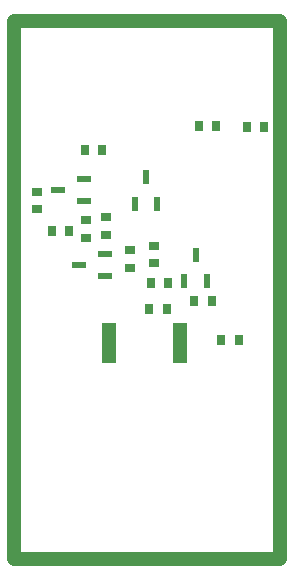
<source format=gbp>
%FSLAX25Y25*%
%MOIN*%
G70*
G01*
G75*
G04 Layer_Color=128*
%ADD10R,0.06890X0.10433*%
%ADD11R,0.08504X0.08898*%
%ADD12R,0.06693X0.02953*%
%ADD13R,0.08268X0.03937*%
%ADD14O,0.08268X0.03937*%
%ADD15O,0.02362X0.07087*%
%ADD16O,0.02362X0.08268*%
%ADD17R,0.03543X0.02756*%
%ADD18C,0.01000*%
%ADD19C,0.05000*%
%ADD20C,0.07000*%
%ADD21C,0.02000*%
%ADD22R,0.29000X0.24000*%
%ADD23R,0.30500X0.24000*%
%ADD24C,0.04724*%
G04:AMPARAMS|DCode=25|XSize=137.8mil|YSize=236.22mil|CornerRadius=34.45mil|HoleSize=0mil|Usage=FLASHONLY|Rotation=0.000|XOffset=0mil|YOffset=0mil|HoleType=Round|Shape=RoundedRectangle|*
%AMROUNDEDRECTD25*
21,1,0.13780,0.16732,0,0,0.0*
21,1,0.06890,0.23622,0,0,0.0*
1,1,0.06890,0.03445,-0.08366*
1,1,0.06890,-0.03445,-0.08366*
1,1,0.06890,-0.03445,0.08366*
1,1,0.06890,0.03445,0.08366*
%
%ADD25ROUNDEDRECTD25*%
G04:AMPARAMS|DCode=26|XSize=177.16mil|YSize=236.22mil|CornerRadius=44.29mil|HoleSize=0mil|Usage=FLASHONLY|Rotation=0.000|XOffset=0mil|YOffset=0mil|HoleType=Round|Shape=RoundedRectangle|*
%AMROUNDEDRECTD26*
21,1,0.17716,0.14764,0,0,0.0*
21,1,0.08858,0.23622,0,0,0.0*
1,1,0.08858,0.04429,-0.07382*
1,1,0.08858,-0.04429,-0.07382*
1,1,0.08858,-0.04429,0.07382*
1,1,0.08858,0.04429,0.07382*
%
%ADD26ROUNDEDRECTD26*%
G04:AMPARAMS|DCode=27|XSize=374.02mil|YSize=157.48mil|CornerRadius=39.37mil|HoleSize=0mil|Usage=FLASHONLY|Rotation=90.000|XOffset=0mil|YOffset=0mil|HoleType=Round|Shape=RoundedRectangle|*
%AMROUNDEDRECTD27*
21,1,0.37402,0.07874,0,0,90.0*
21,1,0.29528,0.15748,0,0,90.0*
1,1,0.07874,0.03937,0.14764*
1,1,0.07874,0.03937,-0.14764*
1,1,0.07874,-0.03937,-0.14764*
1,1,0.07874,-0.03937,0.14764*
%
%ADD27ROUNDEDRECTD27*%
G04:AMPARAMS|DCode=28|XSize=295.28mil|YSize=157.48mil|CornerRadius=39.37mil|HoleSize=0mil|Usage=FLASHONLY|Rotation=90.000|XOffset=0mil|YOffset=0mil|HoleType=Round|Shape=RoundedRectangle|*
%AMROUNDEDRECTD28*
21,1,0.29528,0.07874,0,0,90.0*
21,1,0.21654,0.15748,0,0,90.0*
1,1,0.07874,0.03937,0.10827*
1,1,0.07874,0.03937,-0.10827*
1,1,0.07874,-0.03937,-0.10827*
1,1,0.07874,-0.03937,0.10827*
%
%ADD28ROUNDEDRECTD28*%
%ADD29C,0.07874*%
%ADD30C,0.04500*%
%ADD31R,0.03150X0.03543*%
%ADD32R,0.03543X0.03150*%
%ADD33R,0.04528X0.02362*%
%ADD34R,0.02362X0.04528*%
%ADD35R,0.02756X0.03543*%
%ADD36R,0.05118X0.13189*%
%ADD37C,0.01500*%
%ADD38C,0.10000*%
%ADD39C,0.05500*%
%ADD40R,0.31000X0.24500*%
%ADD41R,0.30000X0.24000*%
%ADD42C,0.00787*%
%ADD43C,0.00984*%
%ADD44C,0.02362*%
%ADD45C,0.00600*%
%ADD46R,0.07690X0.11233*%
%ADD47R,0.09304X0.09698*%
%ADD48R,0.07493X0.03753*%
%ADD49R,0.09068X0.04737*%
%ADD50O,0.09068X0.04737*%
%ADD51O,0.03162X0.07887*%
%ADD52O,0.03162X0.09068*%
%ADD53R,0.04343X0.03556*%
G04:AMPARAMS|DCode=54|XSize=145.79mil|YSize=244.22mil|CornerRadius=38.45mil|HoleSize=0mil|Usage=FLASHONLY|Rotation=0.000|XOffset=0mil|YOffset=0mil|HoleType=Round|Shape=RoundedRectangle|*
%AMROUNDEDRECTD54*
21,1,0.14579,0.16732,0,0,0.0*
21,1,0.06890,0.24422,0,0,0.0*
1,1,0.07690,0.03445,-0.08366*
1,1,0.07690,-0.03445,-0.08366*
1,1,0.07690,-0.03445,0.08366*
1,1,0.07690,0.03445,0.08366*
%
%ADD54ROUNDEDRECTD54*%
G04:AMPARAMS|DCode=55|XSize=185.17mil|YSize=244.22mil|CornerRadius=48.29mil|HoleSize=0mil|Usage=FLASHONLY|Rotation=0.000|XOffset=0mil|YOffset=0mil|HoleType=Round|Shape=RoundedRectangle|*
%AMROUNDEDRECTD55*
21,1,0.18517,0.14764,0,0,0.0*
21,1,0.08858,0.24422,0,0,0.0*
1,1,0.09658,0.04429,-0.07382*
1,1,0.09658,-0.04429,-0.07382*
1,1,0.09658,-0.04429,0.07382*
1,1,0.09658,0.04429,0.07382*
%
%ADD55ROUNDEDRECTD55*%
G04:AMPARAMS|DCode=56|XSize=382.02mil|YSize=165.48mil|CornerRadius=43.37mil|HoleSize=0mil|Usage=FLASHONLY|Rotation=90.000|XOffset=0mil|YOffset=0mil|HoleType=Round|Shape=RoundedRectangle|*
%AMROUNDEDRECTD56*
21,1,0.38202,0.07874,0,0,90.0*
21,1,0.29528,0.16548,0,0,90.0*
1,1,0.08674,0.03937,0.14764*
1,1,0.08674,0.03937,-0.14764*
1,1,0.08674,-0.03937,-0.14764*
1,1,0.08674,-0.03937,0.14764*
%
%ADD56ROUNDEDRECTD56*%
G04:AMPARAMS|DCode=57|XSize=303.28mil|YSize=165.48mil|CornerRadius=43.37mil|HoleSize=0mil|Usage=FLASHONLY|Rotation=90.000|XOffset=0mil|YOffset=0mil|HoleType=Round|Shape=RoundedRectangle|*
%AMROUNDEDRECTD57*
21,1,0.30328,0.07874,0,0,90.0*
21,1,0.21654,0.16548,0,0,90.0*
1,1,0.08674,0.03937,0.10827*
1,1,0.08674,0.03937,-0.10827*
1,1,0.08674,-0.03937,-0.10827*
1,1,0.08674,-0.03937,0.10827*
%
%ADD57ROUNDEDRECTD57*%
%ADD58C,0.08674*%
%ADD59C,0.05300*%
%ADD60R,0.03950X0.04343*%
%ADD61R,0.04343X0.03950*%
%ADD62R,0.05328X0.03162*%
%ADD63R,0.03162X0.05328*%
%ADD64R,0.03556X0.04343*%
%ADD65R,0.05918X0.13989*%
D17*
X46500Y98547D02*
D03*
Y104453D02*
D03*
X24000Y107047D02*
D03*
Y112953D02*
D03*
X38500Y97047D02*
D03*
Y102953D02*
D03*
X30500Y113953D02*
D03*
Y108047D02*
D03*
D24*
X0Y0D02*
Y179500D01*
Y0D02*
X88500D01*
X0Y179500D02*
X88500D01*
Y0D02*
Y179500D01*
D31*
X83256Y144000D02*
D03*
X77744D02*
D03*
D32*
X7500Y116744D02*
D03*
Y122256D02*
D03*
D33*
X21571Y98000D02*
D03*
X30429Y94260D02*
D03*
Y101740D02*
D03*
X14571Y123000D02*
D03*
X23429Y119260D02*
D03*
Y126740D02*
D03*
D34*
X43953Y127217D02*
D03*
X40213Y118358D02*
D03*
X47693D02*
D03*
X60500Y101429D02*
D03*
X56760Y92571D02*
D03*
X64240D02*
D03*
D35*
X29453Y136500D02*
D03*
X23547D02*
D03*
X61547Y144500D02*
D03*
X67453D02*
D03*
X12547Y109500D02*
D03*
X18453D02*
D03*
X65953Y86000D02*
D03*
X60047D02*
D03*
X45047Y83500D02*
D03*
X50953D02*
D03*
X45547Y92000D02*
D03*
X51453D02*
D03*
X69047Y73000D02*
D03*
X74953D02*
D03*
D36*
X55213Y72000D02*
D03*
X31787D02*
D03*
M02*

</source>
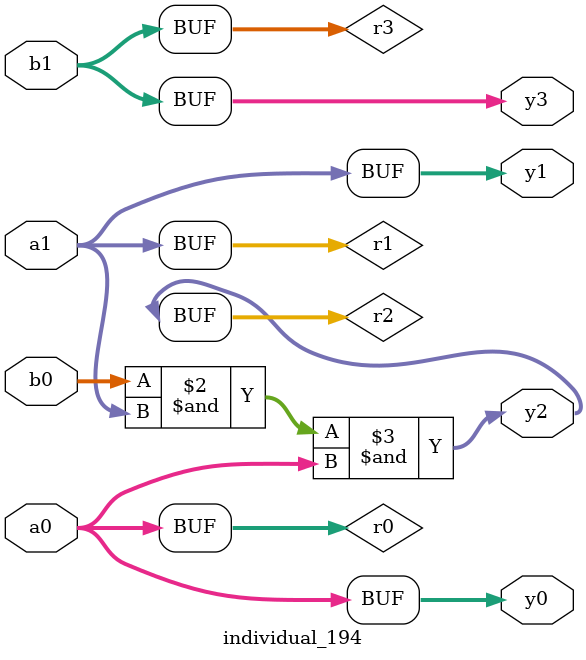
<source format=sv>
module individual_194(input logic [15:0] a1, input logic [15:0] a0, input logic [15:0] b1, input logic [15:0] b0, output logic [15:0] y3, output logic [15:0] y2, output logic [15:0] y1, output logic [15:0] y0);
logic [15:0] r0, r1, r2, r3; 
 always@(*) begin 
	 r0 = a0; r1 = a1; r2 = b0; r3 = b1; 
 	 r2  &=  r1 ;
 	 r2  &=  a0 ;
 	 y3 = r3; y2 = r2; y1 = r1; y0 = r0; 
end
endmodule
</source>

_ _ _ _

WORK TO BE COMPLETED:
Please return the data above exactly as it stands from the line with "Y108047D02*" to the line with "<source format=sv>", keeping both of those lines but none of the pictures.

REPLY TO THE EXERCISE:
Y108047D02*
D03*
D24*
X0Y0D02*
Y179500D01*
Y0D02*
X88500D01*
X0Y179500D02*
X88500D01*
Y0D02*
Y179500D01*
D31*
X83256Y144000D02*
D03*
X77744D02*
D03*
D32*
X7500Y116744D02*
D03*
Y122256D02*
D03*
D33*
X21571Y98000D02*
D03*
X30429Y94260D02*
D03*
Y101740D02*
D03*
X14571Y123000D02*
D03*
X23429Y119260D02*
D03*
Y126740D02*
D03*
D34*
X43953Y127217D02*
D03*
X40213Y118358D02*
D03*
X47693D02*
D03*
X60500Y101429D02*
D03*
X56760Y92571D02*
D03*
X64240D02*
D03*
D35*
X29453Y136500D02*
D03*
X23547D02*
D03*
X61547Y144500D02*
D03*
X67453D02*
D03*
X12547Y109500D02*
D03*
X18453D02*
D03*
X65953Y86000D02*
D03*
X60047D02*
D03*
X45047Y83500D02*
D03*
X50953D02*
D03*
X45547Y92000D02*
D03*
X51453D02*
D03*
X69047Y73000D02*
D03*
X74953D02*
D03*
D36*
X55213Y72000D02*
D03*
X31787D02*
D03*
M02*

</source>
<source format=sv>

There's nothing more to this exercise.